Ondrej,
Thanks, I'll go through the schrodinger problems a little more carefully, and post my questions to this thread.
On Jul 31, 2:57 pm, "Ondrej Certik" <ond...@certik.cz> wrote:
On Thu, Jul 31, 2008 at 10:33 PM, rpmu...@gmail.com <rpmu...@gmail.com> wrote:
Here's yet another plea for help on a "first problem".
I've been trying to learn FEM a little more thoroughly. Being a quantum chemist, I started thinking about looking at idealized 1d eigenproblems using FEA. I worked out some of the integrals, and the result is in the paper that I've added to the group space here:
http://groups.google.com/group/sfepy-devel/web/fem-1d-eigen.pdf
My quantum chemistry background shows through here, as I'm just using the finite elements like a normal basis set, a "pointy" Gaussian, if you will, and computing matrix elements. This isn't the way that real FEA people solve problems, and I'm trying to understand what that entails. I know it's something like:
- create a mesh
- work out a bunch of integrals over the mesh elements
- then a miracle occurs
- write down your final solution
You do it exactly right in the paper. It's the same in 2D and 3D. I view FEM in the same way as you do, the mesh just defines a basis, you plug the basis in the equation, you get the matrix formulation, you solve it, you are done.

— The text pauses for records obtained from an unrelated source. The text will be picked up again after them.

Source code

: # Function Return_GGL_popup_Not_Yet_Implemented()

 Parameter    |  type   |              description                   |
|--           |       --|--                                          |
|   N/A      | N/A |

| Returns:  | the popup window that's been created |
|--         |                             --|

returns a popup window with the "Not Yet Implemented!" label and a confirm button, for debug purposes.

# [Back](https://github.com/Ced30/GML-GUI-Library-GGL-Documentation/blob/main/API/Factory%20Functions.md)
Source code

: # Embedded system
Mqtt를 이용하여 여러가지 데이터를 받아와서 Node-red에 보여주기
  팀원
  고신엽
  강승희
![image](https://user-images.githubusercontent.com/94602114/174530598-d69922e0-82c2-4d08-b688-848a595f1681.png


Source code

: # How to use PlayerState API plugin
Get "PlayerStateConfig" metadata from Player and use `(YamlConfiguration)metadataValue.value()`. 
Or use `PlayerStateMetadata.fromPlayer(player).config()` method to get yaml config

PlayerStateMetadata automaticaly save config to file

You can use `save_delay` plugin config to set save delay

If you plugged the basis into the equation naively (e.g. directly), you'd get unsymmetric matrices, so you first integrate the equation per partes (or the green theorem, as you use in the paper).
Mathematicians also say a lot of other things about weak solutions and stuff, but I found it's not really useful and it doesn't provide any more useful information for me besides the above.
Being a python person as well, I have high hopes that sfepy can help me understand how real FEA solutions work. But I'm still being a little bone-headed, and I don't understand the example files very well.
My hope is that the simple 1d problems that I've provided are simple enough that it wouldn't be too much work for someone (Ondrej?) to show me how to implement them in sfepy. Thanks in advance for any help anyone can offer.
I am not sure if sfepy can solve 1D problems. 1D problems can be solved imho more efficiently by just integrating the ordinary differential equation. Ryan, do you know how to implement 1D stuff in sfepy?
For 2D and 3D, see the schroedinger.py script, that implements the particle in the box and oscillator problems, both in 2D and 3D. Maybe it could be adapted to 1D as well, I never thought about that.
Let me know if something is not clear in the script. If you are interested in the internals, I can also answer something that I understand and Robert can answer all the other details, as he programmed it in the first place.